The scale has been modified to better accomodate the new model but, regardless, the size of the decorations (such as the text, the arrows, the hatches and the title block) is still the same. Also the distance of the quotes from the model is the same. In the other side, the quote of the internal diameter has been moved outside the extension lines. This is because the drawing in the new scale do not provide enough space to contain the quote.

All these changes have been automatically applied by the ADG library to keep the drawing as clean as possible.

Database interface

The next example shows a typical way to use the ADG canvas to browse a database of parts.

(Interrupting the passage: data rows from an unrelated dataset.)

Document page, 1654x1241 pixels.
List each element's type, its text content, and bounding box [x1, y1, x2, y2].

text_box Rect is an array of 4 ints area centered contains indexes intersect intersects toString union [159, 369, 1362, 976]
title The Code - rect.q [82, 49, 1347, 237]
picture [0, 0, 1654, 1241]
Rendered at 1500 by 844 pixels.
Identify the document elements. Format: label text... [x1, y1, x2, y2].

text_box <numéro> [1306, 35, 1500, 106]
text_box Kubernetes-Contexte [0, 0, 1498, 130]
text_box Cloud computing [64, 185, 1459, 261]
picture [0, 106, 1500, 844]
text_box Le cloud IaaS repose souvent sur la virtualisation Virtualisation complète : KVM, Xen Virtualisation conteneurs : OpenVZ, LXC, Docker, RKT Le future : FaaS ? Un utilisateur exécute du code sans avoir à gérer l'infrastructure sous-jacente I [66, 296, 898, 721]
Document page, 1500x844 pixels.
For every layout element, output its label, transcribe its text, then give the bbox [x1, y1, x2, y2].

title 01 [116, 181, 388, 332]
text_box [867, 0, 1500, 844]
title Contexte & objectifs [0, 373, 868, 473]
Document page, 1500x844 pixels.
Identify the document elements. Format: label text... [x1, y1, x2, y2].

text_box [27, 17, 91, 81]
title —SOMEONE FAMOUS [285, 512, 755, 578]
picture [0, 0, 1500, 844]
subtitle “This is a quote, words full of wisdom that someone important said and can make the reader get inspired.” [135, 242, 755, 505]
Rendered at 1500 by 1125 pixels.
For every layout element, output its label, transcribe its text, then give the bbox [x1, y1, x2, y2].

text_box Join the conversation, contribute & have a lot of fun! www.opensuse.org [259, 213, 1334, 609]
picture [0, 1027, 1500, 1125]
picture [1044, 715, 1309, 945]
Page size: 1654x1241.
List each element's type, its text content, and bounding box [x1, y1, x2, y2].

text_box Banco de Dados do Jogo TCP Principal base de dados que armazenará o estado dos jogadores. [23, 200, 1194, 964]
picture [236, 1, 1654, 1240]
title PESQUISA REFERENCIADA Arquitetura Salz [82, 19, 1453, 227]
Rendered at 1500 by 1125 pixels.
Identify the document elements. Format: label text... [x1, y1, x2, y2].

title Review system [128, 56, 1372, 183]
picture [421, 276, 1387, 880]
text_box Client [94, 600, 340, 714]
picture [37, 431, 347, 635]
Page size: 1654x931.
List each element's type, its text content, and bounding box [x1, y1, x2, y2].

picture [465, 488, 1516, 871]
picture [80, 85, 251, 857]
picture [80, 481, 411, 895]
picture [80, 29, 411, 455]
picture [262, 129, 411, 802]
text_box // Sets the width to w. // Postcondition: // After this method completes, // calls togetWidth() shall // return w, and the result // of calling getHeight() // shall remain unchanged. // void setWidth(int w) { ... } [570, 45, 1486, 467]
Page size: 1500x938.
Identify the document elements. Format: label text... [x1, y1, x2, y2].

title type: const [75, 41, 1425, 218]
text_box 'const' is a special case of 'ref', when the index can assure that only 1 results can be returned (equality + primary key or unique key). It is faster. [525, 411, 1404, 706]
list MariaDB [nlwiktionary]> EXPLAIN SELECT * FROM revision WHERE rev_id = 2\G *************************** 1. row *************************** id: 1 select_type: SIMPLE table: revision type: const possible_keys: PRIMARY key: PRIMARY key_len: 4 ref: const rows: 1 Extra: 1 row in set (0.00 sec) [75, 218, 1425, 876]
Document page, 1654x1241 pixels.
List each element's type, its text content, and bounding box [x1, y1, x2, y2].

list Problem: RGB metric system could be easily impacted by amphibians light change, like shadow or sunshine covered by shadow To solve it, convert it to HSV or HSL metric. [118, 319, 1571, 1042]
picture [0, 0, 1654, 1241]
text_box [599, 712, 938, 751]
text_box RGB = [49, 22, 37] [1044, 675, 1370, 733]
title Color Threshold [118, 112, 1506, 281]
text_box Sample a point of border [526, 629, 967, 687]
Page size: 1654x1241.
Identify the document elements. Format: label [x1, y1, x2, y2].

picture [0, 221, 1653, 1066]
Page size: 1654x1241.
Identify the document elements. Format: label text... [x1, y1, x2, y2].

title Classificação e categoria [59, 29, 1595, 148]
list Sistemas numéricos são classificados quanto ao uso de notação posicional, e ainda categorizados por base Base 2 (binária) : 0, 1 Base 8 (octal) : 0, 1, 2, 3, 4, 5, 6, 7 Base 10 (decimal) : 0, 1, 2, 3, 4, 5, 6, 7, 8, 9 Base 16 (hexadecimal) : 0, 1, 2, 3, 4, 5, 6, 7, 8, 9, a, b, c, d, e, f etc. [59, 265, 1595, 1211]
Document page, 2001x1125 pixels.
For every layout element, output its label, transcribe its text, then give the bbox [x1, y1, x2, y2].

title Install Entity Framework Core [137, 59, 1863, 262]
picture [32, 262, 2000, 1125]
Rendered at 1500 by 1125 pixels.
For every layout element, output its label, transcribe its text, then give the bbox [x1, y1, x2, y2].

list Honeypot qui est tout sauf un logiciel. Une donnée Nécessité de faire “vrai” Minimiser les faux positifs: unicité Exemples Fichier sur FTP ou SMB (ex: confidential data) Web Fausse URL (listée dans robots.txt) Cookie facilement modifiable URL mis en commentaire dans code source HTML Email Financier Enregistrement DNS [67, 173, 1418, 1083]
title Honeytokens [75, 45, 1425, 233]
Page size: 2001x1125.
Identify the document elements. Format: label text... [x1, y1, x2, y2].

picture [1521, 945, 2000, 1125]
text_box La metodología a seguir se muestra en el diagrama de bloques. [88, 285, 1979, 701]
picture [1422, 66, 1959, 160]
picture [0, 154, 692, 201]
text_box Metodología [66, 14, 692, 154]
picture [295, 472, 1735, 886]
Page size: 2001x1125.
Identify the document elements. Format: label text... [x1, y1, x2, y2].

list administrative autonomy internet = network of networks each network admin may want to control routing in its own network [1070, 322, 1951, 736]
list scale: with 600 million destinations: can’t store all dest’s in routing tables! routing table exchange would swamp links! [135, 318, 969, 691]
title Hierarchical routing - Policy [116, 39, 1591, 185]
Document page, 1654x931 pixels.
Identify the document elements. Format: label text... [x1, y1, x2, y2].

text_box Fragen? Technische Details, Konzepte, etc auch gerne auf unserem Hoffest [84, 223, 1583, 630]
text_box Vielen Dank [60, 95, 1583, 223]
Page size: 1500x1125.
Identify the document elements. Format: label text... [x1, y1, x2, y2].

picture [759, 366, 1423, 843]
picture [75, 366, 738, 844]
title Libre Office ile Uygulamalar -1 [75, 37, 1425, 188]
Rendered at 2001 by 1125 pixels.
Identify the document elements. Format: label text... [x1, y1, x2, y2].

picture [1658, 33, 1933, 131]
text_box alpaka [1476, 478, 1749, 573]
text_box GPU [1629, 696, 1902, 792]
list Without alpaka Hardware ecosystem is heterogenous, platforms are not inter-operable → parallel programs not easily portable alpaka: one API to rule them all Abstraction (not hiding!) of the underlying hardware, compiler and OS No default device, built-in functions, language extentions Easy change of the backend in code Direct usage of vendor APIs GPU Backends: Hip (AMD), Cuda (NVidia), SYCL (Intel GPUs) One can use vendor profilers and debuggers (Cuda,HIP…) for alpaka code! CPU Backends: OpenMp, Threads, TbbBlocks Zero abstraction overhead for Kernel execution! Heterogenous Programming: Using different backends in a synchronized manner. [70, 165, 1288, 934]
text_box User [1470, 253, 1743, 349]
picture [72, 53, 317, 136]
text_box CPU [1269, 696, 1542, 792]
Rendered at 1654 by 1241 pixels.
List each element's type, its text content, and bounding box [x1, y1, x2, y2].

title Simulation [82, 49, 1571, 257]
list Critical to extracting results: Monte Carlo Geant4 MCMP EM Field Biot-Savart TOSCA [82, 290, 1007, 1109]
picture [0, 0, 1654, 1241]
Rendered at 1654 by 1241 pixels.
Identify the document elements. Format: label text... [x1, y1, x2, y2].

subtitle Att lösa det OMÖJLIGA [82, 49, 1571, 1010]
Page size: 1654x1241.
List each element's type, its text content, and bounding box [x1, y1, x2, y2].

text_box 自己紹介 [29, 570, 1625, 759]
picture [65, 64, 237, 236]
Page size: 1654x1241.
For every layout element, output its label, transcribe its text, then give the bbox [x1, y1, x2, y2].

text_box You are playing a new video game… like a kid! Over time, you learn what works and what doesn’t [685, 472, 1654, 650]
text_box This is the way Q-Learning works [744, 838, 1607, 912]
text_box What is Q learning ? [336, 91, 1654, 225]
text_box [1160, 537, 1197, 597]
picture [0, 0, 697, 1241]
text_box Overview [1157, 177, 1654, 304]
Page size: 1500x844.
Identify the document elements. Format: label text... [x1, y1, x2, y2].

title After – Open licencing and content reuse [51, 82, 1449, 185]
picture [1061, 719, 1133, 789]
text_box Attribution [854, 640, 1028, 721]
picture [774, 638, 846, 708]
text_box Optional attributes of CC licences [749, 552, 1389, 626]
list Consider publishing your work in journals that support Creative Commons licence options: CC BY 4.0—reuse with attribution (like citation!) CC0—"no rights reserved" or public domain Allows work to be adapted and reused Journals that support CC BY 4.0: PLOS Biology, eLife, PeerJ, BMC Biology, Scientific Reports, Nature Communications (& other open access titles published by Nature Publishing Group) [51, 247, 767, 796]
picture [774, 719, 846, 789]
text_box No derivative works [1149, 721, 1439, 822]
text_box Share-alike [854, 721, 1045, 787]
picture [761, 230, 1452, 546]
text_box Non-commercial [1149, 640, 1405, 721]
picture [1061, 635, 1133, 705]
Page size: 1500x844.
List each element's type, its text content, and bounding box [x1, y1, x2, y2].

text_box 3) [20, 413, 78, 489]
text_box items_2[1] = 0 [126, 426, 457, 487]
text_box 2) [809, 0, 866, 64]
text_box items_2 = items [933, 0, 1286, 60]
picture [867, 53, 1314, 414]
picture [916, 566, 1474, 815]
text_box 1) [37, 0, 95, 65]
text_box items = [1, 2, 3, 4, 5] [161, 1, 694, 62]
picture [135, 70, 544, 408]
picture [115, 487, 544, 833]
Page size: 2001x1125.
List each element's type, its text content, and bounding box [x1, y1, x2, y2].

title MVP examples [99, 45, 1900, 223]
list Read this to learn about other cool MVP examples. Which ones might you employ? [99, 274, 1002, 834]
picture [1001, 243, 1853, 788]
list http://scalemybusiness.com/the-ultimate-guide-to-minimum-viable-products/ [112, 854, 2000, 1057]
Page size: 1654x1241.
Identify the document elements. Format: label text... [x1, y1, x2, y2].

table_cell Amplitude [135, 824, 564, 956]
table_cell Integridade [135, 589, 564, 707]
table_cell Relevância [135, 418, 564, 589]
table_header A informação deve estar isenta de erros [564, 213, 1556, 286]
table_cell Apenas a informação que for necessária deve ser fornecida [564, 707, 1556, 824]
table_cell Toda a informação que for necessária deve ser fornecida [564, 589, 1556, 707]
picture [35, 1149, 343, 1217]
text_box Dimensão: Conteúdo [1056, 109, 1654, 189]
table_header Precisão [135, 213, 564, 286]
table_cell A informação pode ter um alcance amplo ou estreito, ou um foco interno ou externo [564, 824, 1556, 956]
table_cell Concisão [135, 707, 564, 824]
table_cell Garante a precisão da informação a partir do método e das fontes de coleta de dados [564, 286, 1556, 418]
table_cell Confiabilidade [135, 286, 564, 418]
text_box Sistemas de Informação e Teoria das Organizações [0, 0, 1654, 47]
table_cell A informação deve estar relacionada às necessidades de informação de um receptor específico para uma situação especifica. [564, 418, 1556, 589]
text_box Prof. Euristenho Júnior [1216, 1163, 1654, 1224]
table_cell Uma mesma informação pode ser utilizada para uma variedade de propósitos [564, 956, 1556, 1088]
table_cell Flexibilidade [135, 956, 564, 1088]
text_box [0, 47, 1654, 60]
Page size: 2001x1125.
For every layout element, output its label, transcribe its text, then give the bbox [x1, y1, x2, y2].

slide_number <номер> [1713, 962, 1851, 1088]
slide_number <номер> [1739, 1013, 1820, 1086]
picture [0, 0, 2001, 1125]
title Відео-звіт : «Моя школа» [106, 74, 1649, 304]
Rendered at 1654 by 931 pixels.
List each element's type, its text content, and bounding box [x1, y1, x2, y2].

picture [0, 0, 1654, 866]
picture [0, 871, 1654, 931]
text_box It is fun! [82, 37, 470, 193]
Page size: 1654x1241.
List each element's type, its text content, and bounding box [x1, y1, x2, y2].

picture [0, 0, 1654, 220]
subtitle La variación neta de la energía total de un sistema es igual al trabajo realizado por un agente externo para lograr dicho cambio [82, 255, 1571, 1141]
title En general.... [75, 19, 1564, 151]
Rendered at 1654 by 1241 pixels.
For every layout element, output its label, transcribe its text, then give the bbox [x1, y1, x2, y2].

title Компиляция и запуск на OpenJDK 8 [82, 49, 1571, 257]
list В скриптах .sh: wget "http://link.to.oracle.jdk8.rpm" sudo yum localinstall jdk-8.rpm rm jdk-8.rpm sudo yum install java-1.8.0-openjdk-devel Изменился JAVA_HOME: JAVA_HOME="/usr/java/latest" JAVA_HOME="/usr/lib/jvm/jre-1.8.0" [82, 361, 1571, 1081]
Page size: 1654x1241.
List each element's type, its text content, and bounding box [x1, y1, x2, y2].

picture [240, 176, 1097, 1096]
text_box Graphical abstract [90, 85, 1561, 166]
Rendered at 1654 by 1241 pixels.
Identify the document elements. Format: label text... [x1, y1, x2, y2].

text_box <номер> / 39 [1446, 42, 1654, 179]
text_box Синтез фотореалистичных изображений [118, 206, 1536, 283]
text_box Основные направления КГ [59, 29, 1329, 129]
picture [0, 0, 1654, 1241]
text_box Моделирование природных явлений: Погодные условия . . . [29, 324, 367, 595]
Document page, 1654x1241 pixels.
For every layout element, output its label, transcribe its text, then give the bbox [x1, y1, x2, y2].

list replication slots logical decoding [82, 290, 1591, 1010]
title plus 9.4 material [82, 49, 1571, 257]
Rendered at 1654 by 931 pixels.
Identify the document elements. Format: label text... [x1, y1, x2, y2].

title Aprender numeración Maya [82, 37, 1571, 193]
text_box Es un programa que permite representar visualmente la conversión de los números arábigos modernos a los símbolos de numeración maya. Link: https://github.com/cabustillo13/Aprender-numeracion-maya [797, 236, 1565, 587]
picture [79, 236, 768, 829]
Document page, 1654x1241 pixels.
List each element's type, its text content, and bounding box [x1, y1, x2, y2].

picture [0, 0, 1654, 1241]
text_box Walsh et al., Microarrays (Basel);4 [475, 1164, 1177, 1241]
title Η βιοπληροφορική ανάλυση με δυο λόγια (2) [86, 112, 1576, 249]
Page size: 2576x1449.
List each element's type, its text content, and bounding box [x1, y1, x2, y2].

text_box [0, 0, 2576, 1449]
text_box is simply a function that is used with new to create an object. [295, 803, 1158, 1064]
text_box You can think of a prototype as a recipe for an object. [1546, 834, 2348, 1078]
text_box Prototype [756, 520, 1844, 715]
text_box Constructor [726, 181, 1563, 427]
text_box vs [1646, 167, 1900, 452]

The code is the same as the one described above but the last section. To mimic a database interface, we will augment the user interface logic by including a listbox containing all the standard washers defined by the UNI 6598. Whenever the user select a washer from the list, the drawing will change accordingly.

-- Database definition
local GObject = lgi.require 'GObject'
local db = Gtk.ListStore.new {
    GObject.Type.STRING,
    GObject.Type.DOUBLE,
    GObject.Type.DOUBLE,
    GObject.Type.DOUBLE,
}

for _, row in ipairs {
    { 'M2',	2.2,	5,	0.3 },
    { 'M3',	3.2,	7,	0.5 },
    { 'M4',	4.3,	9,	0.8 },
    { 'M5',	5.3,	10,	1 },
    { 'M6',	6.4,	12,	1.6 },
    { 'M8',	8.4,	16,	1.6 },
    { 'M10',	10.,	20,	2 },
    { 'M12',	13,	24,	2.5 },
    { 'M14',	15,	28,	2.5 },
    { 'M16',	17,	30,	3 },
    { 'M18',	19,	34,	3 },
    { 'M20',	21,	37,	3 },
    { 'M22',	23,	39,	3 },
    { 'M24',	25,	44,	4 },
    { 'M27',	28,	50,	4 },
    { 'M30',	31,	56,	4 },
    { 'M33',	34,	60,	5 },
    { 'M36',	37,	66,	5 },
    { 'M39',	40,	72,	6 },
    { 'M42',	43,	78,	7 },
    { 'M45',	46,	85,	7 },
    { 'M48',	50,	92,	8 },
    { 'M52',	54,	98,	8 },
    { 'M56',	58,	105,	9 },
    { 'M60',	62,	110,	9 },
    { 'M64',	66,	115,	9 },
    { 'M68',	70,	120,	10 },
    { 'M72',	74,	125,	10 },
    { 'M76',	78,	135,	10 },
    { 'M80',	82,	140,	12 },
    { 'M85',	88,	145,	12 },
    { 'M90',	93,	160,	12 },
    { 'M95',	99,	165,	12 },
    { 'M100',	104,	175,	14 },
} do
    db:append(row)
end

-- User interface
local app = Gtk.Application { application_id = 'org.adg.tutorial' }
local layout = Adg.GtkLayout { canvas = technicalDrawing() }
function app:on_activate()
    local tree = Gtk.TreeView {
	model = db,
	Gtk.TreeViewColumn {
	    title = 'Code',
	    { Gtk.CellRendererText(), { text = 1 } },
	}
    }
    local selection = tree:get_selection()
    function selection:on_changed()
	local model, iter = self:get_selected()

	-- Update the drawing
	data.code = model[iter][1]
	data.d = model[iter][2]
	data.D = model[iter][3]
	data.h = model[iter][4]
	canvas = technicalDrawing()
	layout:set_canvas(canvas)
	layout:queue_draw()
    end
    local window = Gtk.Window {
	application = app,
	title = 'ADG tutorial',
	Gtk.HBox {
	    layout,
	    Gtk.ScrolledWindow {
		min_content_width = 80,
		tree
	    }
	}
    }
    window:show_all()
end
app:run { arg[0], ... }
Thumbnail of tutorial2.png

The result can be seen on the image on the right and the whole code of this second example can be downloaded here.

The first chunk of code is dedicated to the database definition. In a real application the database would probably resides on an external resource and db would be populated with a loop on that resource.

Furthermore, the user interface could include a search feature or any other mean to make the search on a big dataset easier. Although all valid points, this is outside the scope of this tutorial and, more in general, of the ADG project.

The material presented here only scratches the surface of the ADG. A more complex example (that did not fit a quick tutorial) is the adg-demo, a program that shows how to use the ADG to create a new part, implemented either as a desktop and as a web application. Its sources are included directly in the ADG tarball.